1. In the case of degree $127$ the square-free test was superfluous. It becomes necessary, if instead of degree $127$ we study the irreducibility of polynomials of non-prime degrees. See the next item.
2. If, in the general case, $p(x)$ is a square-free polynomial of degree $m$, then it is a product of distinct irreducible factors, say $$p(x)=p_1(x)p_2(x)\cdots p_k(x).$$ In this case the Chinese Remainder Theorem tells us that the quotient ring $$GF(2)[x]/\langle p(x)\rangle\simeq \bigoplus_{i=1}^kGF(2)[x]/\langle p_i(x)\rangle.$$ Consequently $x^{2^\ell}\equiv x\pmod {p(x)}$ if and only if $x^{2^\ell}\equiv x\pmod{p_i(x)}$ for all $i=1,2,\ldots,k$ if and only if $\ell$ is divisible by the degrees $\deg p_i(x)$ of all the irreducible factors.

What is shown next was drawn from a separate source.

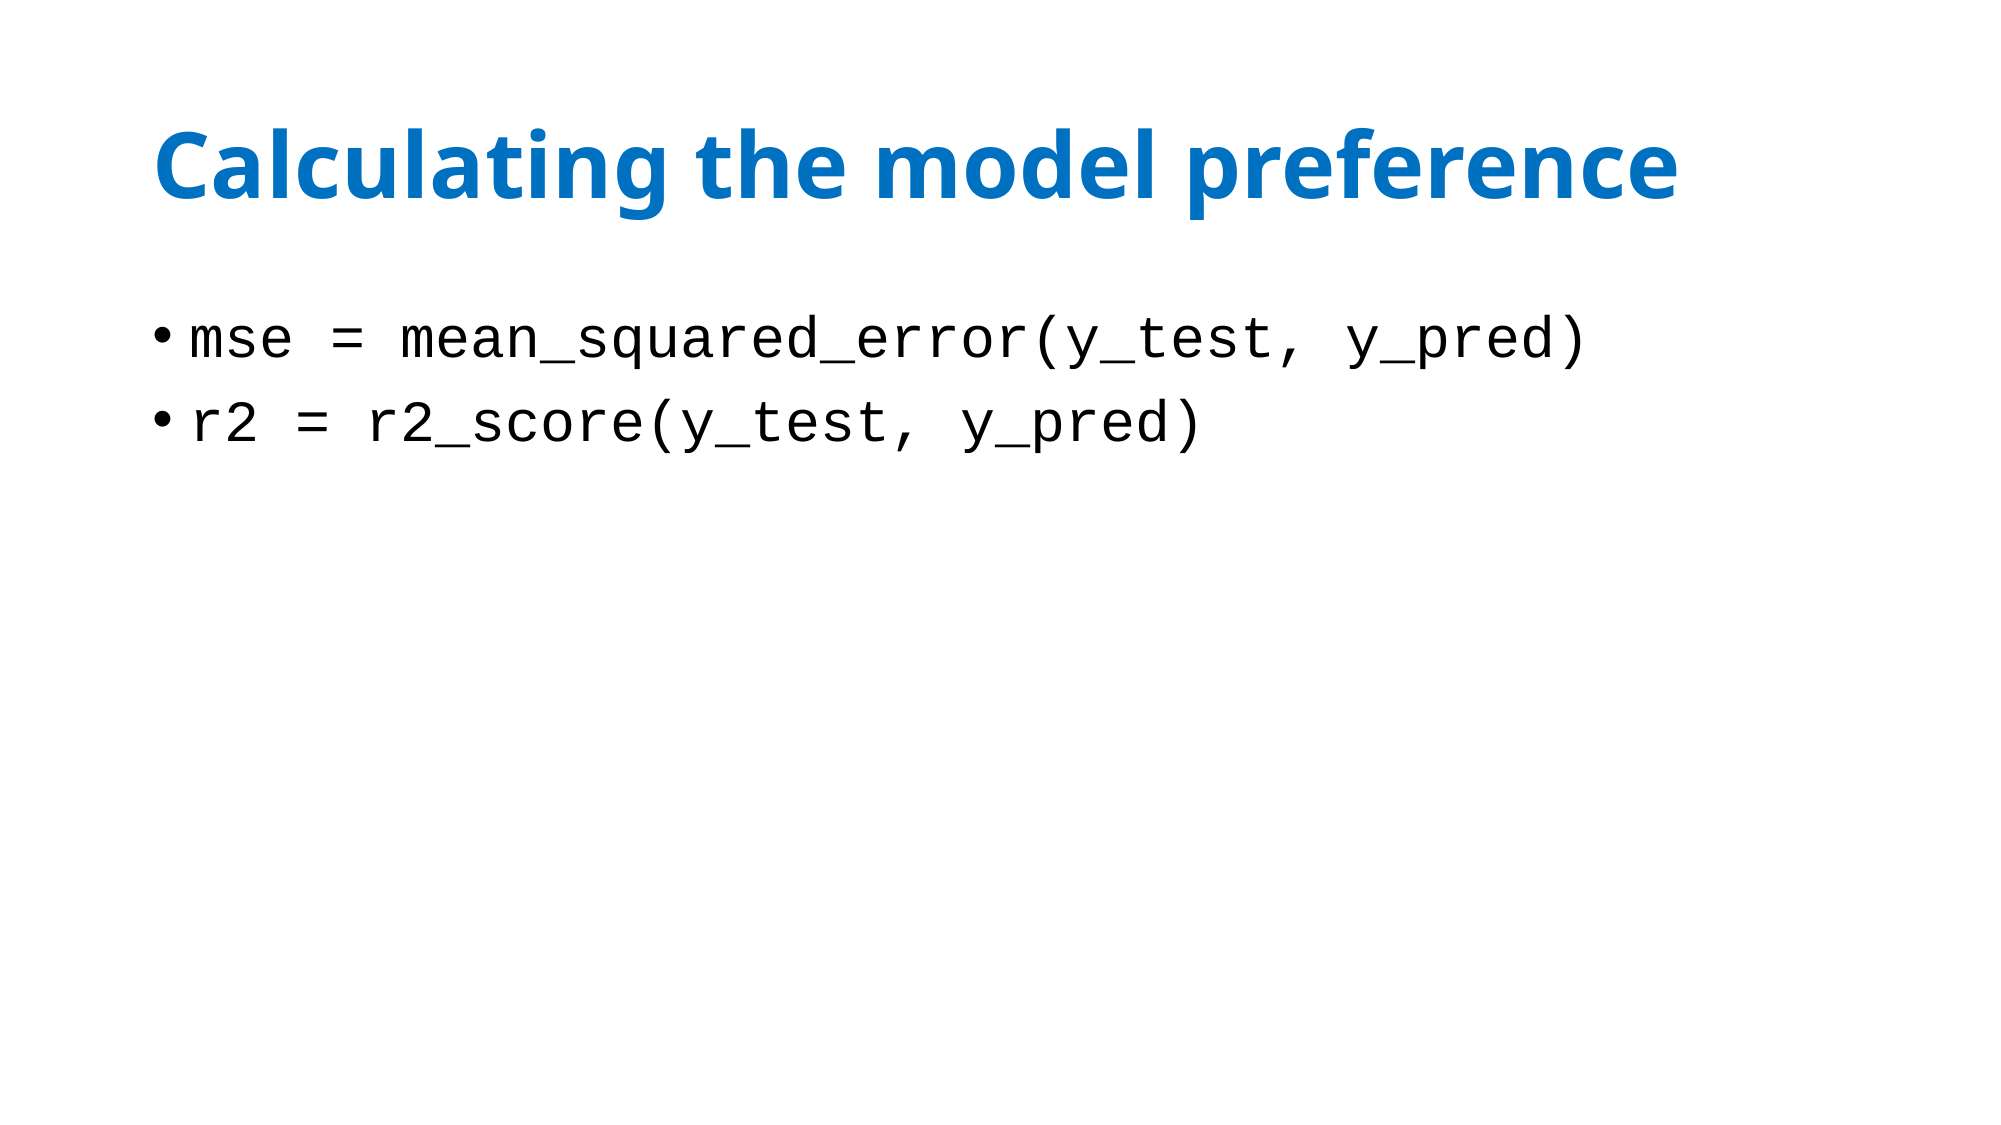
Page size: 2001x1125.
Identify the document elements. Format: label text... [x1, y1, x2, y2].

title Calculating the model preference [137, 59, 1863, 278]
list mse = mean_squared_error(y_test, y_pred) r2 = r2_score(y_test, y_pred) [137, 299, 1863, 1014]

3. From the previous remark we see that that if $m$ is the least common multiple of the degrees $\deg p_i(x), i=1,2,\ldots,k$, then the polynomial $p(x)$ passes the simple test of the main algorithm. We can soup up the algorithm by testing whether the polynomial $r_d(x)-x$ has a common factor with $p(x)$ for those values of $d$ such that $d\mid m$. This will then catch $p(x)$ is reducible. Namely, if $p_i(x)$ is a factor of degree $d$, then $p_i(x)$ is a common factor of $p(x)$ and $x^{2^d}-x$, and will thus be a factor of $r_d(x)-x$.

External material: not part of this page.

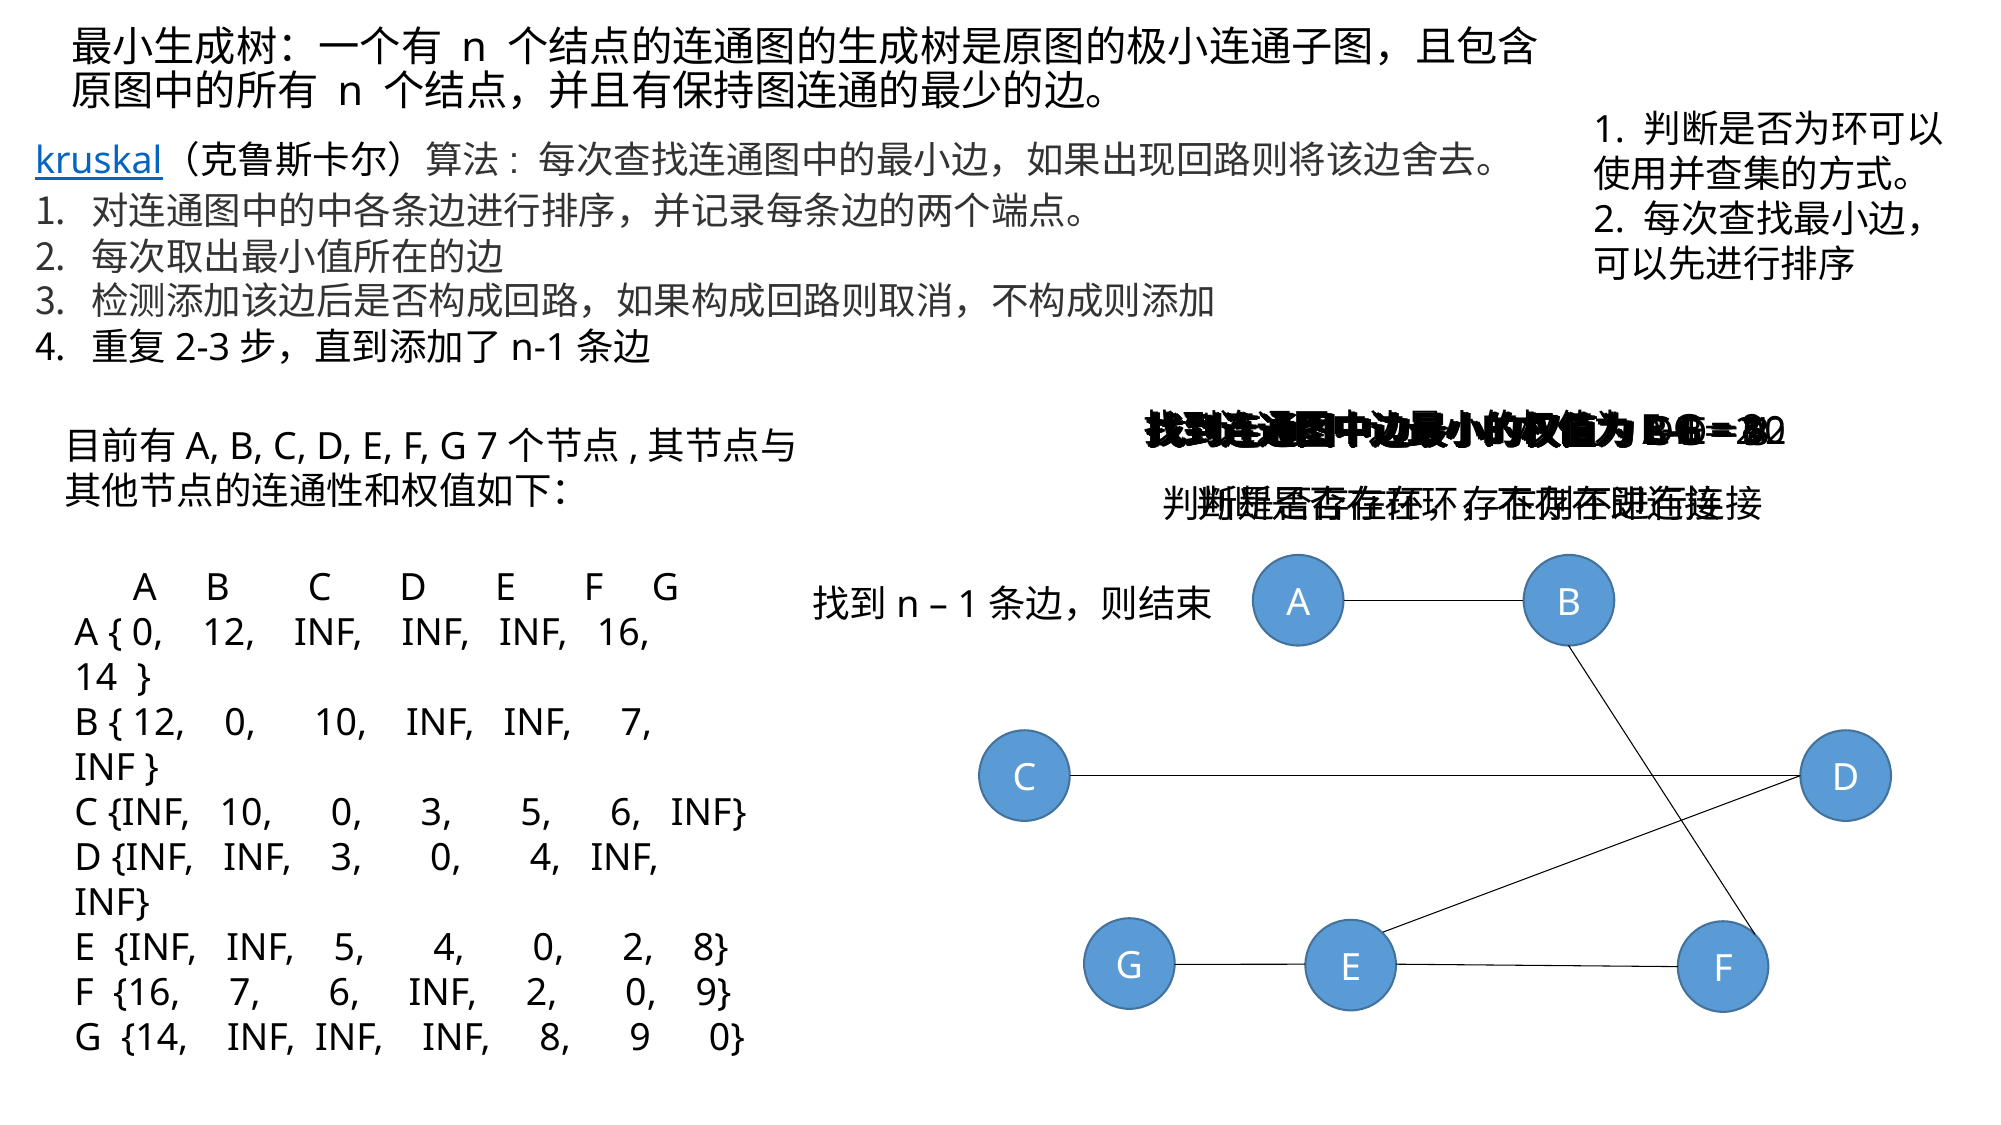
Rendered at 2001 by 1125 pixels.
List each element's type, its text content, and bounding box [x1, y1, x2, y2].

4. The OP discussed testing the remainder of $a^{2^{127}-1}$ modulo $p(x)$ for some generic element $a\in GF(2^{127})\setminus GF(2)$. I'm not sure what they wanted to do here, because without the irreducible polynomial $p(x)$ we may not have implemented the field $GF(2^{127})$ yet. The main algorithm uses the coset of $x$ modulo $p(x)$ as a generic element of a "candidate field" $GF(2)[x]/\langle p(x)\rangle$ much the same way, so in that sense the method works. Indeed, because $2^{127}-1$ is also a prime, the order of $x$ must be precisely $2^{127}-1$ in the positive cases.